Intro
The Millennium Declaration includes two goals directly relevant to maternal and perinatal conditions: reducing child mortality and improving maternal health. The fact that two out of the eight Millennium Development Goals (MDGs) are exclusively targeted at mothers and children is testament to the significant proportion of the global burden of disease they suffer and to the huge inequities within and between countries in the magnitude of their burden. Achieving these goals is inextricably linked at the biological, intervention, and service delivery levels (Bale and others 2003).
Maternal and child health services have long been seen as inseparable partners, although over the past 20 years the relative emphasis within each, particularly at a policy level, has varied (De Brouwere and Van Lerberghe 2001). The launch of the Safe Motherhood Initiative in the late 1980s, for example, brought heightened attention to maternal mortality, whereas the International Conference on Population and Development (ICPD) broadened the focus to reproductive health and, more recently, to reproductive rights (Germain 2000). Those shifts can be linked with international programmatic responses and terminology—with the preventive emphasis of, for instance, prenatal care being lowered as a priority relative to the treatment focus of emergency obstetric care. For the child, integrated management of childhood illnesses has brought renewed emphasis to maintaining a balance between preventive and curative care. The particular needs of the newborn, however, have only started to receive significant attention in the past three or four years (Foege 2001).
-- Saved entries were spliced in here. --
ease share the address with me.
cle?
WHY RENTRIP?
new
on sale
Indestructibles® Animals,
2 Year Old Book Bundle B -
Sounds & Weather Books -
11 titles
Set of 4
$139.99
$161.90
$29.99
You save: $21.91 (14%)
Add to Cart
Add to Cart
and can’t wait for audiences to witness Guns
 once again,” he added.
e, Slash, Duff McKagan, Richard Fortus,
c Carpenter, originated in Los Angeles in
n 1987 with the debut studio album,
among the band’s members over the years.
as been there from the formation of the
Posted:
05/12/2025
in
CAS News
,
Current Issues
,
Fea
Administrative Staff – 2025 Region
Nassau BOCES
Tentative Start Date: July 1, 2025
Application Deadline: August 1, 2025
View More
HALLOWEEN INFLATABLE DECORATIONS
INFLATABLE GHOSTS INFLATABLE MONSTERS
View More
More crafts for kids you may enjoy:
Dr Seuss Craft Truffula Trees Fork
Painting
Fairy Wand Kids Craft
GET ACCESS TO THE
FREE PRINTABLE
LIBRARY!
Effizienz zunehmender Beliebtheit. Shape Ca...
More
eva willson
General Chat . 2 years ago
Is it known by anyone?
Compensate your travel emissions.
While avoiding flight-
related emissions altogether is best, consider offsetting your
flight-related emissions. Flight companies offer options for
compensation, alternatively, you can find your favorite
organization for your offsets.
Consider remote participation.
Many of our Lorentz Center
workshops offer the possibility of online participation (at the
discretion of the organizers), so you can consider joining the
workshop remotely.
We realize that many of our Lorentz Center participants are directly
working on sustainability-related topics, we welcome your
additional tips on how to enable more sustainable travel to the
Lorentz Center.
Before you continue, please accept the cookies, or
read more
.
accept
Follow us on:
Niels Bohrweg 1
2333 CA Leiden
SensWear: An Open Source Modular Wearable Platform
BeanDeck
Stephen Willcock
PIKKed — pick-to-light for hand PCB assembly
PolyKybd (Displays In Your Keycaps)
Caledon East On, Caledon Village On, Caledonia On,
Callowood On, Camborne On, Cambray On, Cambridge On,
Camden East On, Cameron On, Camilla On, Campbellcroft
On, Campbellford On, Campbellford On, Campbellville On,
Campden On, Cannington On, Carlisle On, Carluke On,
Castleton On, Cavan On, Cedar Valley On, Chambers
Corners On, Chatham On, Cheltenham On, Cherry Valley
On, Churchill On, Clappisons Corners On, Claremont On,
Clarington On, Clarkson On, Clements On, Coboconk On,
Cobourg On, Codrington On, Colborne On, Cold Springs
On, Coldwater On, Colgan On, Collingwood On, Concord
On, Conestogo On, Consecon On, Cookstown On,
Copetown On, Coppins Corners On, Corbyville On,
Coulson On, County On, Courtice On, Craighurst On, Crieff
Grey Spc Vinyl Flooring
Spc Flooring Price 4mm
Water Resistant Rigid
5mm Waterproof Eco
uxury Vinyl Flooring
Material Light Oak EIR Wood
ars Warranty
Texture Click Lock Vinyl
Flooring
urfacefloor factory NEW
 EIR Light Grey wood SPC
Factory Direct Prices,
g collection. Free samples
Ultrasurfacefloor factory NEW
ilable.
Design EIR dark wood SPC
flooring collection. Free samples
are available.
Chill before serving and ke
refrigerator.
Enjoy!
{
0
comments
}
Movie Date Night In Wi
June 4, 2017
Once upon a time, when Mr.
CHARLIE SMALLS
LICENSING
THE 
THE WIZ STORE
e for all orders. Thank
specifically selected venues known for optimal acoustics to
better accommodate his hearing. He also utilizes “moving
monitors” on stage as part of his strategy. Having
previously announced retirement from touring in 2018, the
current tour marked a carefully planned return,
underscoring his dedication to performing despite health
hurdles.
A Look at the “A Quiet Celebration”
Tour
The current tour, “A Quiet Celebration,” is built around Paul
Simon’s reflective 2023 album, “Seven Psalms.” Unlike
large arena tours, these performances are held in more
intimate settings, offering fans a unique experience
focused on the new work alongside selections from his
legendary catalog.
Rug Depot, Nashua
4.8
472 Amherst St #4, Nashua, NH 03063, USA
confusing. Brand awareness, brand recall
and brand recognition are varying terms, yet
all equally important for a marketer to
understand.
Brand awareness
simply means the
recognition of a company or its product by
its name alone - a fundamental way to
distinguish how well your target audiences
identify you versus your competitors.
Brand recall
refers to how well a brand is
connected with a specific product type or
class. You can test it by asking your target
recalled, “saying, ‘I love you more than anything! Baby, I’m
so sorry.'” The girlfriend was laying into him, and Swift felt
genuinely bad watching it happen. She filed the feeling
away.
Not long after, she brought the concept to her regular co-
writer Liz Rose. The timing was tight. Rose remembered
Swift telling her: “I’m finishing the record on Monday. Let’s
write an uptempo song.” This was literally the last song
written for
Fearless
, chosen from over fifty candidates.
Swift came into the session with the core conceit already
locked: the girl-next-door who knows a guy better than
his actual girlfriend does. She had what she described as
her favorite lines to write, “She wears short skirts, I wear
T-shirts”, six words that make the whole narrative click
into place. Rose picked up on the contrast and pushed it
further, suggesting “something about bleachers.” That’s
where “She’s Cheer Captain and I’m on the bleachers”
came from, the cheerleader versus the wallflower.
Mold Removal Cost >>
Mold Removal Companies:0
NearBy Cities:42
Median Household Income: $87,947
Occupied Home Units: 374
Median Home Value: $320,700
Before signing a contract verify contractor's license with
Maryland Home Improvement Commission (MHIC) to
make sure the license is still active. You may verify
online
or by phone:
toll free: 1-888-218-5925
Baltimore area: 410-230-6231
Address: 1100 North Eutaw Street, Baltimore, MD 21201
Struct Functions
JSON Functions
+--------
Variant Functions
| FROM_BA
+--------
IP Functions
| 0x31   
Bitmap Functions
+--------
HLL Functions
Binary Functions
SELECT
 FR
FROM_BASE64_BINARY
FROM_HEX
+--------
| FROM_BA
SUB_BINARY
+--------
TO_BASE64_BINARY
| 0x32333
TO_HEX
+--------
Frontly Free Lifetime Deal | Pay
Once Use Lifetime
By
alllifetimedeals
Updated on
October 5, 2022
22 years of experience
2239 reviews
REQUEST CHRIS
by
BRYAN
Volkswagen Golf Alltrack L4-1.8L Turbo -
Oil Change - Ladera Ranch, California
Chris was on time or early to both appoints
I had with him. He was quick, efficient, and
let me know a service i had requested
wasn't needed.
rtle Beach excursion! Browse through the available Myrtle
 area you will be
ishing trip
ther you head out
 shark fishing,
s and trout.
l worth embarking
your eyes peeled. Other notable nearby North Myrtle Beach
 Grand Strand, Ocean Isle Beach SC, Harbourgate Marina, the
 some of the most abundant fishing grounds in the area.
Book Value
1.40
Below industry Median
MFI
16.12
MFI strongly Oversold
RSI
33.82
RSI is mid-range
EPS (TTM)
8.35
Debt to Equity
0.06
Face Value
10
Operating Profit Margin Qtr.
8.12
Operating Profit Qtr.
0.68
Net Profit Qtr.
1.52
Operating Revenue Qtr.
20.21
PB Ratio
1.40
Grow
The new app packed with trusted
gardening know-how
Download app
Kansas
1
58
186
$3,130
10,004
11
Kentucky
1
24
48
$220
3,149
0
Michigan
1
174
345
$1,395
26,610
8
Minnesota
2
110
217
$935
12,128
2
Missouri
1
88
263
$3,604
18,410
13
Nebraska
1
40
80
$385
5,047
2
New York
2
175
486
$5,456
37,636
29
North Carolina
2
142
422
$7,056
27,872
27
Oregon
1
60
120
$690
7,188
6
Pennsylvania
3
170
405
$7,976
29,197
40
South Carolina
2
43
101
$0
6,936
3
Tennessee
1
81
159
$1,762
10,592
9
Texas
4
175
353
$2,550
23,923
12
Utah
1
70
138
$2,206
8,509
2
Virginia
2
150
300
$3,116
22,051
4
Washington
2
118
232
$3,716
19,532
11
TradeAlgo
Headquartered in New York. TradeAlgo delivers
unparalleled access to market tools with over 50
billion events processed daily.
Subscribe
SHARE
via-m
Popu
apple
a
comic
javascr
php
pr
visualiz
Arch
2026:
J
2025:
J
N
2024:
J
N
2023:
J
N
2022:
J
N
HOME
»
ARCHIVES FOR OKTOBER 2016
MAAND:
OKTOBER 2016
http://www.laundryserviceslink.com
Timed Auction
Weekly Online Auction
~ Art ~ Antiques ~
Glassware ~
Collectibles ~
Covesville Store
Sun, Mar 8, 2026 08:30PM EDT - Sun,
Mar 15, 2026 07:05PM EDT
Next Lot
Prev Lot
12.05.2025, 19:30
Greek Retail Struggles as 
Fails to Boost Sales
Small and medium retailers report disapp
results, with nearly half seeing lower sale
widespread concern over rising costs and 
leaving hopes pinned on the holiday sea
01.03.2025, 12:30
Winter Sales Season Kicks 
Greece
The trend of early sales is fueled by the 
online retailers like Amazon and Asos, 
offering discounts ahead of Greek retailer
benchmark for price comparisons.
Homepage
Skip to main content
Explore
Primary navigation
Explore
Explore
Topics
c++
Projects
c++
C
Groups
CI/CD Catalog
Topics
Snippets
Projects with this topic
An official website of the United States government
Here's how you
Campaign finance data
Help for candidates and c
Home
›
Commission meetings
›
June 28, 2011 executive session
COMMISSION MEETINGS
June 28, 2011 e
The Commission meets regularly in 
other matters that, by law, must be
Although health experts agree that the single clinical interventions needed to avert much of the burden of maternal and perinatal death and disability are known, they also accept that these interventions require a functioning health system to have an effect at the population scale. Levels of maternal and perinatal mortality are thus regarded as sensitive indicators of the entire health system (Goodburn and Campbell 2001), and they can therefore be used to monitor progress in health gains more generally. What is also clear is that maternal mortality and the neonatal component of child mortality continue to represent two of the most serious challenges to the attainment of the MDGs, particularly in South Asia and Sub-Saharan Africa.
An estimated 210 million women become pregnant each year, and close to 60 million of these pregnancies end with the death of the mother (500,000) or the baby or as abortions. This chapter focuses on the adverse events of pregnancy and childbirth and on the intervention strategies to eliminate and ameliorate this burden.